Письменное задание 1:
Воспроизведите без изменений все строки из каждой записи ниже.

========

Да, А.Серков, пожалуй, прав. Во всяком случае я, кажется, не встречал более счастливого человека, чем Галимзянов.

Но, наверное, наивно призывать всех следовать основным принципам его жизни. Кто-то, возможно, пойдет за ним, а большинство, наверное, откажется. Путь Галимзянова один из труднейших.

Странна человеческая жизнь. Чем больше живешь, тем больше вопросов. И порой странен, загадочен, непостижим человек.

Теперь, устав порой от мелкого человеческого эгоизма, я иду к моему Дон Кихоту.

Как прекрасно, оказывается, что есть люди, которые абсолютно ничего не боятся, которые знают жизнь с ее изнанки и тем не менее не потеряли даже крупицы веры в нее. Мы сидим с возчиком Галимзяновым за совершенно пустым столом в его доме-кормокухне, говорим не о политике, не о будущем человечества, не об искусстве, а о свиньях или быках. Но уже через полчаса я чувствую, что у меня прибавилось бодрости и силы1.

За минувшие десятилетия мы наговорили и написали на тему о новом человеке, наверное, эвересты слов! И вот парадокс — этот человек пришел, живет рядом с нами, а мы почему-то не узнаем его. Мы перепроверяем его —не обманщик ли, не самозванец ли?

Впрочем, понять людей можно: как сразу узнать нового мегачеловека в его случайном эмпирическом облике? Ведь узнать-то не так просто! Смотрите: порой и фигура неказиста, и штаны от нескончаемой работы в гармошку, и шапчонка на голове чудом держится. А профессия? Вообще какая-то исчезающая — возчик.

В Москве, помню, я познакомился с молодым португаль­цем Жузе Серра. Он журналист, заканчивал МГУ, намере­вался работать в португальской газете «Аванте». Его роди­тели, известные португальские коммунисты, при Салазаре­ долгое время находились на нелегальном положении, в подполье. Со своей родной сестрой Жузе Серра впервые увиделся, когда ему исполнилось уже тринадцать лет. Он воспитывался в России, шесть лет провел в ивановской школе-интернате им.Е.Д.Стасовой, сестра находилась в другой стране. Я рассказывал ему о возчике Асхате Галим­зя­нове, о памятнике, который он заказал на свои деньги в Казани, о памятнике, который он хочет поставить в неве­до­мой ему Интернациональной школе-интернате в Ива­но­ве. На глазах у молодого португальца выступили слезы.

«Идти путем зерна»

«Каждый поступок и каждое слово, брошенное в этот вечно живущий и вечно творящий мир, это семя, которое не может умереть»,— писал Карлейль.

Я вспоминаю эту блистательную фразу, читая письмо Артура Ригеля, пришедшее ко мне из Уральска. Кто этот человек, кем работает или где учится, я не знаю. Наверное, немец. Впрочем, разве имеет это какое-то значение?

========

Письменное задание 2:
Почему, по словам автора отрывка о возчике Галимзянове, людей можно понять, когда они не узнают нового человека? Ответьте в одном–трёх предложениях.

========

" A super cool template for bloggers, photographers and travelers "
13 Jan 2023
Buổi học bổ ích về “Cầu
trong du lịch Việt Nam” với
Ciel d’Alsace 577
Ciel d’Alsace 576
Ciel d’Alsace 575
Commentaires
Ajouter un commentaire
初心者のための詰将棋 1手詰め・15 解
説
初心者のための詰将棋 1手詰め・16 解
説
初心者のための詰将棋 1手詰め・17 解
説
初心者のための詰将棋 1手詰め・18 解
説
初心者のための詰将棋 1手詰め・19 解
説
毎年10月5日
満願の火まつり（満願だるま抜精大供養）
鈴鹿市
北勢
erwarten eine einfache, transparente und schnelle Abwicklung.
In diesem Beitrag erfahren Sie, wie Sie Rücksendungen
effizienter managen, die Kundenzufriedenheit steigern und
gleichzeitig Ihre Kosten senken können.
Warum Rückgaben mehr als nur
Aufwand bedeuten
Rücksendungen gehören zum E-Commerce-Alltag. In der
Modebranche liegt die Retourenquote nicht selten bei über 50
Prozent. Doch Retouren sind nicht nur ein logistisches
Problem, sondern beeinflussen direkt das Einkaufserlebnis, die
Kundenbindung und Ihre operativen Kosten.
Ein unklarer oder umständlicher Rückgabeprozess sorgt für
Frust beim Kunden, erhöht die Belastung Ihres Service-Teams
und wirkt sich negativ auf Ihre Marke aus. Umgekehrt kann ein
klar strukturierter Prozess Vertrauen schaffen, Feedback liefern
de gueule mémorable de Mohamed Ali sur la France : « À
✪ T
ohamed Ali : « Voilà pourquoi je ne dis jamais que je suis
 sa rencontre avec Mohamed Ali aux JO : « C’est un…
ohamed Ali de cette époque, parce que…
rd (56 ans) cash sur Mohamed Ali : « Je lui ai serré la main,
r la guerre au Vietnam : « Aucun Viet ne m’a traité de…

========

Решение упражнения 1:
" A super cool template for bloggers, photographers and travelers "
13 Jan 2023
Buổi học bổ ích về “Cầu
trong du lịch Việt Nam” với
Ciel d’Alsace 577
Ciel d’Alsace 576
Ciel d’Alsace 575
Commentaires
Ajouter un commentaire
初心者のための詰将棋 1手詰め・15 解
説
初心者のための詰将棋 1手詰め・16 解
説
初心者のための詰将棋 1手詰め・17 解
説
初心者のための詰将棋 1手詰め・18 解
説
初心者のための詰将棋 1手詰め・19 解
説
毎年10月5日
満願の火まつり（満願だるま抜精大供養）
鈴鹿市
北勢
erwarten eine einfache, transparente und schnelle Abwicklung.
In diesem Beitrag erfahren Sie, wie Sie Rücksendungen
effizienter managen, die Kundenzufriedenheit steigern und
gleichzeitig Ihre Kosten senken können.
Warum Rückgaben mehr als nur
Aufwand bedeuten
Rücksendungen gehören zum E-Commerce-Alltag. In der
Modebranche liegt die Retourenquote nicht selten bei über 50
Prozent. Doch Retouren sind nicht nur ein logistisches
Problem, sondern beeinflussen direkt das Einkaufserlebnis, die
Kundenbindung und Ihre operativen Kosten.
Ein unklarer oder umständlicher Rückgabeprozess sorgt für
Frust beim Kunden, erhöht die Belastung Ihres Service-Teams
und wirkt sich negativ auf Ihre Marke aus. Umgekehrt kann ein
klar strukturierter Prozess Vertrauen schaffen, Feedback liefern
de gueule mémorable de Mohamed Ali sur la France : « À
✪ T
ohamed Ali : « Voilà pourquoi je ne dis jamais que je suis
 sa rencontre avec Mohamed Ali aux JO : « C’est un…
ohamed Ali de cette époque, parce que…
rd (56 ans) cash sur Mohamed Ali : « Je lui ai serré la main,
r la guerre au Vietnam : « Aucun Viet ne m’a traité de…

Решение упражнения 2:
Узнать нового человека в его случайном облике непросто: фигура у него порой неказиста, штаны от нескончаемой работы собраны в гармошку, а шапчонка на голове чудом держится. К тому же и профессия у него почти исчезающая: он возчик.